Presente e futuro di una professione fondamentale sono stati al centro di un incontro dedicato al ‘burnout’, ovvero lo stress provato a lavoro che determina un logorio psicofisico ed emotivo. “La percezione del cittadino-paziente è di scarsa assistenza, liste di attesa lunghe, prestazioni inadeguate senza rendersi conto che non sono gli operatori sanitari, gli infermieri in primis, i responsabili del disservizio, ma che anzi sono le prime vittime di un sistema che va ripensato”.
Di fronte a questo quadro, Coni non ha dubbi: “Urgente attivare gli infermieri di famiglia e di comunità nel rispetto di un modello organizzativo che prevede queste figure e che tuttavia non sono ancora state attivate”. In Italia mancano 65mila infermieri, ce ne sono attivi 460mila e altri 30mila hanno scelto di andare all’estero.
“Il 60% di infermieri dichiara di sentire uno stress cronico persistente, appunto il burnout.
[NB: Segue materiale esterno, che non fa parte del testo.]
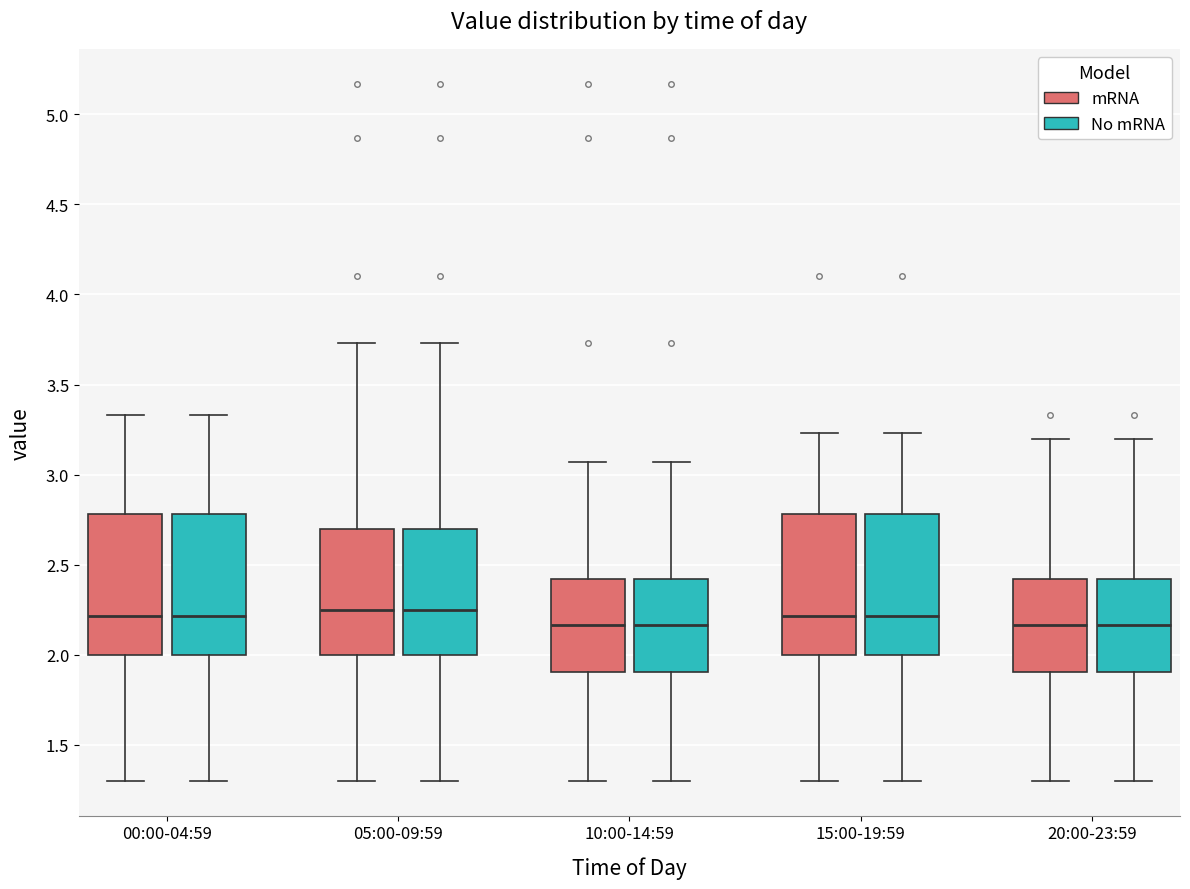

Where is the upper edge of the box for 10:00-14:59 (mRNA) on the y-axis? The values are not printed on the chart, so give them approximately, as read against the axis.

2.40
Le motivazioni spaziano dagli aspetti economici e dalla difficoltà di progressione dello stipendio, a quelli organizzativi, al welfare che influenza le scelte professionali e che mette in difficoltà la conciliazione del sistema vita lavorativa - vita personale anche ricordando che il 78% degli infermieri sono donne” hanno ribadito i vertici dell’ordine.
Che hanno infine ricordato a tutti come “in un paese sempre più anziano sia necessario avere infermieri pronti e preparati. Se non si interviene oggi, magari con un commissario straordinario che incida sulla carenza, ci troveremo tra qualche anno senza professionisti”.